たとえば、徳川慶喜については、鳥羽伏見の戦いから江戸に逃げ帰ったことについては、司馬遼はボロクソだが、山岡荘八は好意的に書いている。私は徳川家康から天皇家を護るという伝統をもつ水戸藩の出身者として、たとえ偽物でも「錦の御旗」を掲げた相手と闘い、朝敵になることは耐えられなかったのだろうし、幕府陸軍にフランスを迎え、薩長にイギリスがついている以上、英仏の代理戦争を避けたという意味では英傑であると思う。司馬遼を読んだだけでは、こういう視点は持てない。

さて、「坂の上の雲」である。この作品は、司馬遼の幕末維新ものでは、時代的には最後尾にあたる。陸海軍の英雄・秋山兄弟と俳人・正岡子規という3人の主人公を設定し、日露戦争を最大のヤマとして描いている。どちらかというと、弟の秋山真之と親友の正岡子規のつながりの話が多く、兄の秋山好古は第三の主人公扱いである。さらに言えば、真の主人公は秋山真之である。彼こそが、日本海海戦の勝利を導いた英雄として描かれている。東郷平八郎以上に、参謀で戦略を練った秋山真之に功績があるように描いているからだ。一方、兄・好古は陸軍騎兵隊の父のような人物で功績は大きいが、騎兵は偵察が主なので、いきおい小説での陸軍の話は、旅順後略時の乃木希典の無能さと児玉源太郎の有能さが、かなり強調されている。乃木の総参謀長だった伊地知幸介などボロクソである。
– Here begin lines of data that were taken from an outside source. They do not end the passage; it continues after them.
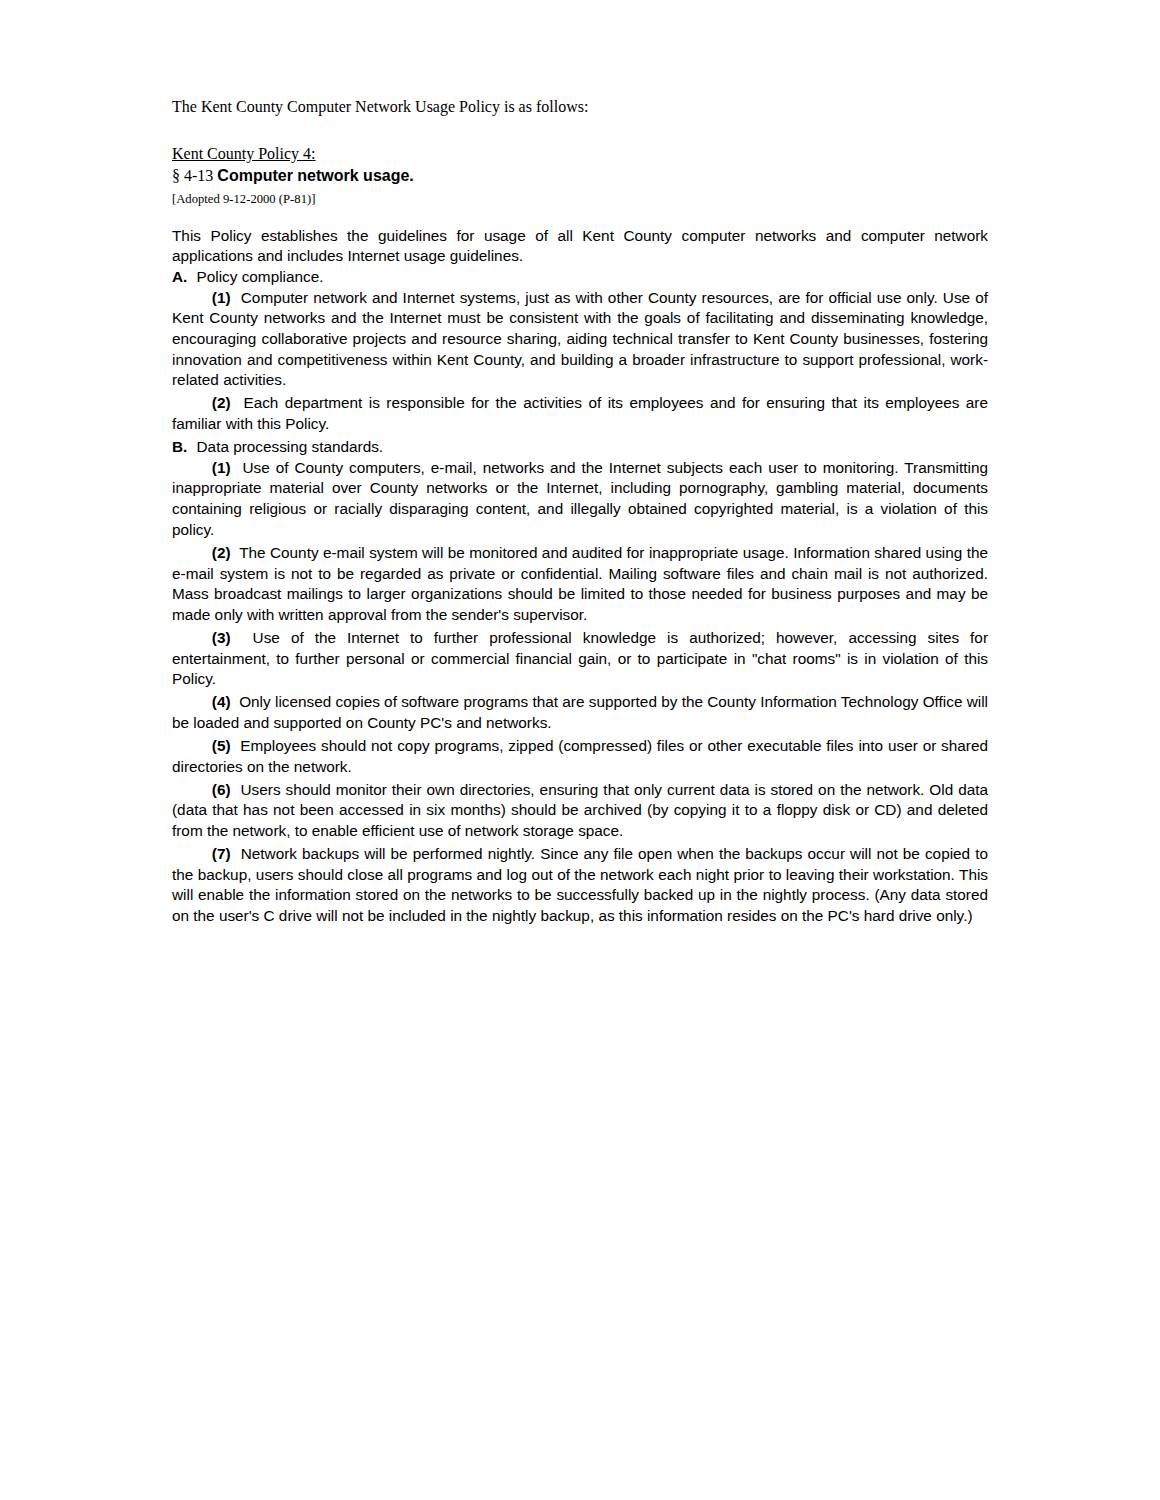The Kent County Computer Network Usage Policy is as follows:
Kent County Policy 4:
§ 4-13 Computer network usage.
[Adopted 9-12-2000 (P-81)]
This Policy establishes the guidelines for usage of all Kent County computer networks and computer network applications and includes Internet usage guidelines.
A. Policy compliance.
(1) Computer network and Internet systems, just as with other County resources, are for official use only. Use of Kent County networks and the Internet must be consistent with the goals of facilitating and disseminating knowledge, encouraging collaborative projects and resource sharing, aiding technical transfer to Kent County businesses, fostering innovation and competitiveness within Kent County, and building a broader infrastructure to support professional, work-related activities.
(2) Each department is responsible for the activities of its employees and for ensuring that its employees are familiar with this Policy.
B. Data processing standards.
(1) Use of County computers, e-mail, networks and the Internet subjects each user to monitoring. Transmitting inappropriate material over County networks or the Internet, including pornography, gambling material, documents containing religious or racially disparaging content, and illegally obtained copyrighted material, is a violation of this policy.
(2) The County e-mail system will be monitored and audited for inappropriate usage. Information shared using the e-mail system is not to be regarded as private or confidential. Mailing software files and chain mail is not authorized. Mass broadcast mailings to larger organizations should be limited to those needed for business purposes and may be made only with written approval from the sender's supervisor.
(3) Use of the Internet to further professional knowledge is authorized; however, accessing sites for entertainment, to further personal or commercial financial gain, or to participate in "chat rooms" is in violation of this Policy.
(4) Only licensed copies of software programs that are supported by the County Information Technology Office will be loaded and supported on County PC's and networks.
(5) Employees should not copy programs, zipped (compressed) files or other executable files into user or shared directories on the network.
(6) Users should monitor their own directories, ensuring that only current data is stored on the network. Old data (data that has not been accessed in six months) should be archived (by copying it to a floppy disk or CD) and deleted from the network, to enable efficient use of network storage space.
(7) Network backups will be performed nightly. Since any file open when the backups occur will not be copied to the backup, users should close all programs and log out of the network each night prior to leaving their workstation. This will enable the information stored on the networks to be successfully backed up in the nightly process. (Any data stored on the user's C drive will not be included in the nightly backup, as this information resides on the PC's hard drive only.)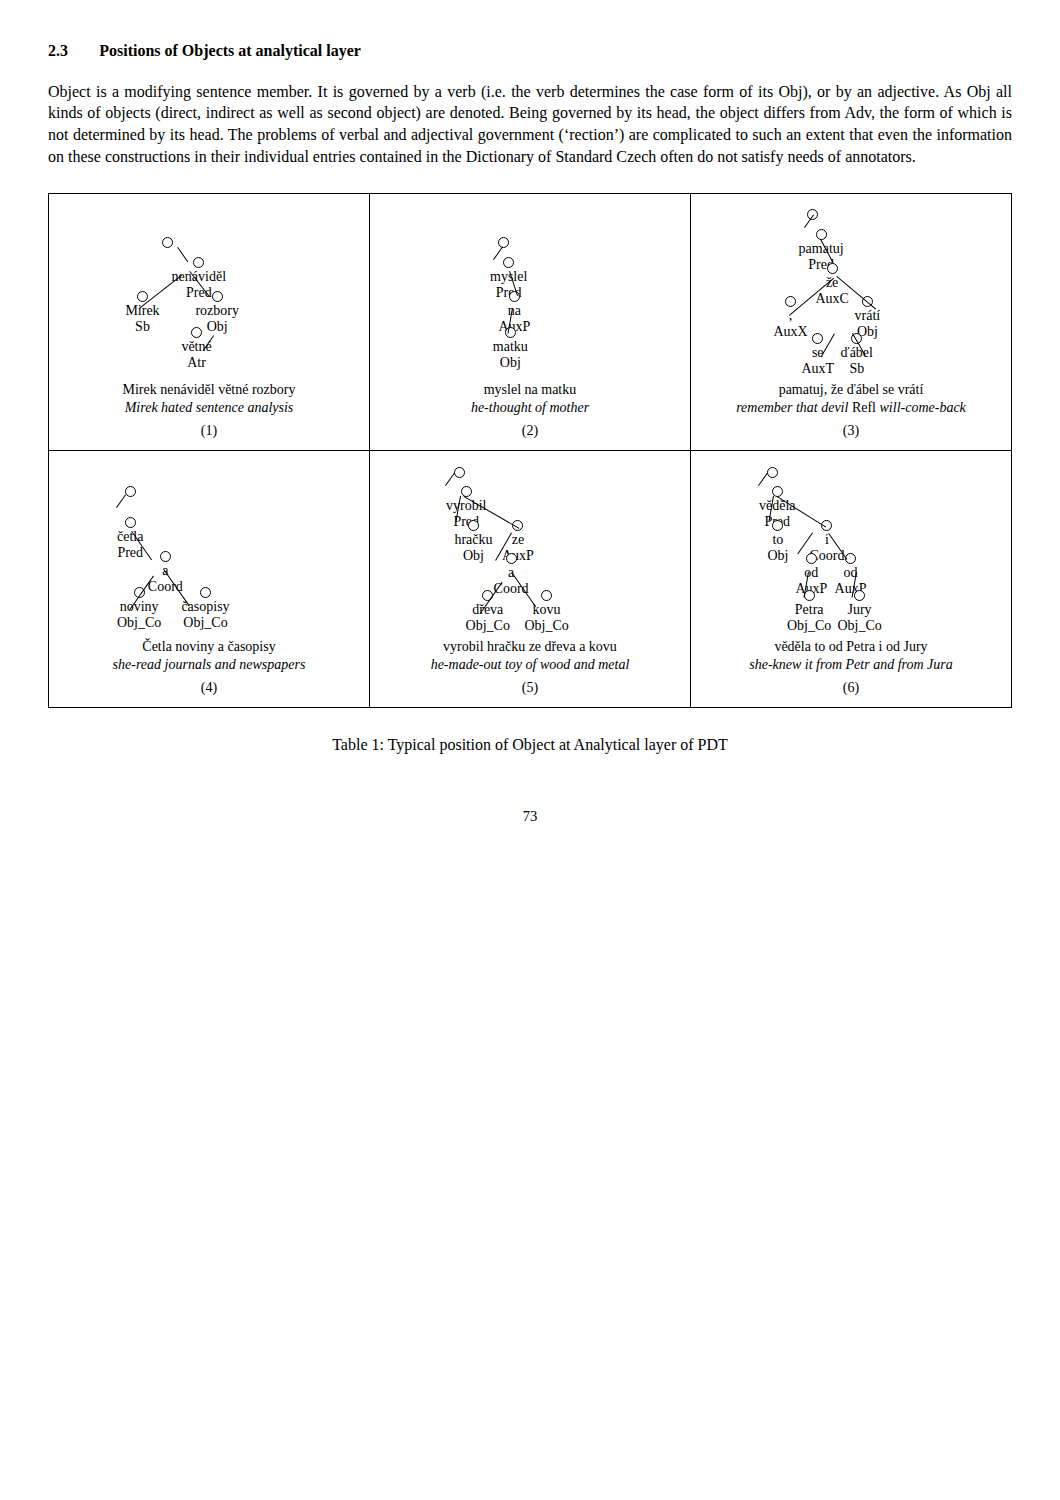2.3 Positions of Objects at analytical layer
Object is a modifying sentence member. It is governed by a verb (i.e. the verb determines the case form of its Obj), or by an adjective. As Obj all kinds of objects (direct, indirect as well as second object) are denoted. Being governed by its head, the object differs from Adv, the form of which is not determined by its head. The problems of verbal and adjectival government (‘rection’) are complicated to such an extent that even the information on these constructions in their individual entries contained in the Dictionary of Standard Czech often do not satisfy needs of annotators.
| nenáviděl Pred Mirek Sb rozbory Obj větné Atr Mirek nenáviděl větné rozbory Mirek hated sentence analysis (1) | myslel Pred na AuxP matku Obj myslel na matku he-thought of mother (2) | pamatuj Pred že AuxC , AuxX vrátí Obj se AuxT ďábel Sb pamatuj, že ďábel se vrátí remember that devil Refl will-come-back (3) |
| četla Pred a Coord noviny Obj_Co časopisy Obj_Co Četla noviny a časopisy she-read journals and newspapers (4) | vyrobil Pred hračku Obj ze AuxP a Coord dřeva Obj_Co kovu Obj_Co vyrobil hračku ze dřeva a kovu he-made-out toy of wood and metal (5) | věděla Pred to Obj i Coord od AuxP od AuxP Petra Obj_Co Jury Obj_Co věděla to od Petra i od Jury she-knew it from Petr and from Jura (6) |
Table 1: Typical position of Object at Analytical layer of PDT
73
たしかに他の本を読んでも、児玉源太郎は有能で実に魅力的な人物である。長州閥だが支藩出身で、乃木より出世が遅かった。西南戦争では熊本鎮台(城)を戦略上の理由から参謀だった彼が焼いたおかげで護りきれたという説もある。戦略家として優れていたのだ。日清戦争後の復員・防疫任務、ならびに台湾総督としては、後藤新平をうまく使い大きな成果を生んでいる。
旅順のロシア艦隊を封鎖するための乃木の第三軍の戦いこそが、後の日本海海戦の勝利を左右したので、「坂の上の雲」でも特に詳しく描かれている。(ちょっと長い。)小説の中では、真之が強く望んだ203高地からの砲撃を児玉が実行させたという話になっている。プロレスのタッグ戦風でいうと、ベビーフェイスが秋山直之と児玉源太郎、ヒールが乃木希典と伊地知幸介という感じである。これには、様々な論がある。特に、児玉と乃木のどちらが功労者なのかわからない。司馬遼の読み方には、こういう確認作業が必須なのである。